Half-Life

IGCSE Edexcel Physics
7.11–7.13 Radioactive decay, activity and half-life calculations
Key Concepts: Half-life ($t_{1/2}$) is the time taken for the activity (or number of undecayed nuclei) of a radioactive sample to halve. Activity is measured in becquerels (Bq). Radioactive decay is random and spontaneous — it cannot be changed by temperature, pressure or chemical state.

Section A — Concepts

1. Define half-life. [2]
2. State what is meant by the activity of a radioactive source and give its unit. [2]
3. State two properties of radioactive decay that show it is random and spontaneous. [2]

Section B — Half-Life Calculations

4. A sample contains 400 undecayed nuclei and has a half-life of 5 years. How many undecayed nuclei remain after 10 years? [2]
5. A radioactive source has an activity of 800 Bq and a half-life of 2 hours.
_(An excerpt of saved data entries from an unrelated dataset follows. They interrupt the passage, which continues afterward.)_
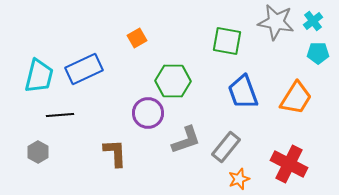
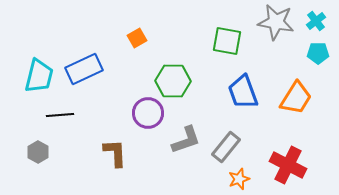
cyan cross: moved 3 px right
red cross: moved 1 px left, 1 px down
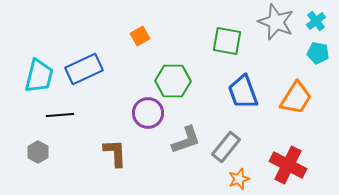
gray star: rotated 12 degrees clockwise
orange square: moved 3 px right, 2 px up
cyan pentagon: rotated 10 degrees clockwise
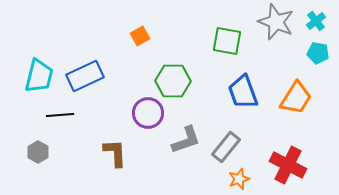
blue rectangle: moved 1 px right, 7 px down
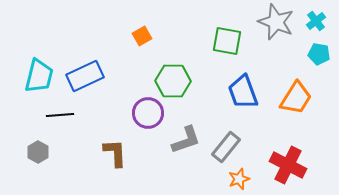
orange square: moved 2 px right
cyan pentagon: moved 1 px right, 1 px down
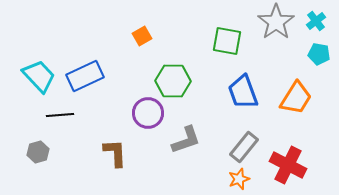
gray star: rotated 15 degrees clockwise
cyan trapezoid: rotated 57 degrees counterclockwise
gray rectangle: moved 18 px right
gray hexagon: rotated 15 degrees clockwise
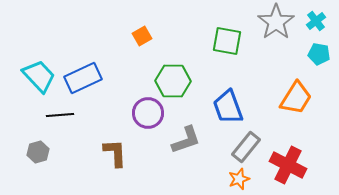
blue rectangle: moved 2 px left, 2 px down
blue trapezoid: moved 15 px left, 15 px down
gray rectangle: moved 2 px right
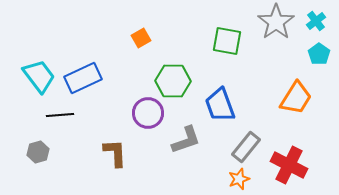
orange square: moved 1 px left, 2 px down
cyan pentagon: rotated 25 degrees clockwise
cyan trapezoid: rotated 6 degrees clockwise
blue trapezoid: moved 8 px left, 2 px up
red cross: moved 1 px right
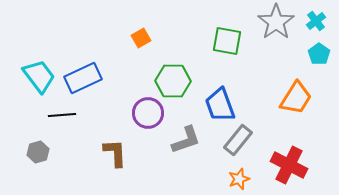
black line: moved 2 px right
gray rectangle: moved 8 px left, 7 px up
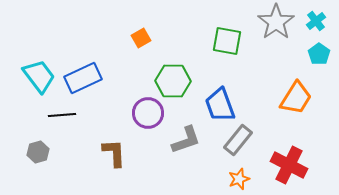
brown L-shape: moved 1 px left
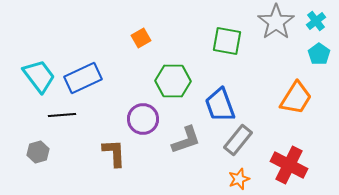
purple circle: moved 5 px left, 6 px down
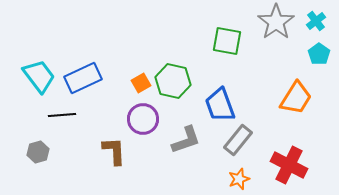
orange square: moved 45 px down
green hexagon: rotated 12 degrees clockwise
brown L-shape: moved 2 px up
Calculate the activity after 6 hours. [2]
6. A sample starts with 6400 Bq. After 40 days the activity is 200 Bq. Calculate the half-life. [3]
7. An isotope has a half-life of 3 hours. A sample currently has an activity of 960 Bq. Calculate the activity 12 hours ago. [3]

Section C — Decay Graphs

8. Describe the shape of a graph of activity (y-axis) against time (x-axis) for a radioactive source. [2]
9. A student measures the activity of a sample every 10 minutes and records: 480 Bq, 240 Bq, 120 Bq, 60 Bq. State the half-life and justify your answer. [2]
10. Explain why the activity of a radioactive source never reaches exactly zero. [2]

Total marks: 22

Mark Scheme

1. The time taken for the activity of a radioactive source [1] to fall to half its initial value (or for the number of undecayed nuclei to halve) [1] [2]
2. Activity is the number of nuclear decays per second [1]; unit: becquerel (Bq) [1] [2]
3. It cannot be predicted when a particular nucleus will decay [1]; it is not affected by external factors such as temperature, pressure or chemical state [1] [2]
4. 10 years = 2 half-lives: $400 \rightarrow 200 \rightarrow 100$ nuclei [2]
5. 6 hours = 3 half-lives: $800 \rightarrow 400 \rightarrow 200 \rightarrow 100\,\text{Bq}$ [2]
6. $6400 \rightarrow 3200 \rightarrow 1600 \rightarrow 800 \rightarrow 400 \rightarrow 200$ — 5 half-lives [1]; $t_{1/2} = 40/5 = 8\,\text{days}$ [2] [3]
7. 12 hours ago = 4 half-lives before now; activity then was $960 \times 2^4 = 960 \times 16 = 15\,360\,\text{Bq}$ [3]
8. Exponential decay curve [1]; starting at a high value, decreasing rapidly at first then more slowly, approaching but never reaching zero [1] [2]
9. Activity halves every 10 minutes [1]; so the half-life = 10 minutes [1] [2]
10. There will always be some undecayed nuclei remaining [1]; since each nucleus decays independently and randomly, there is always a small (but non-zero) chance a nucleus has not yet decayed [1] [2]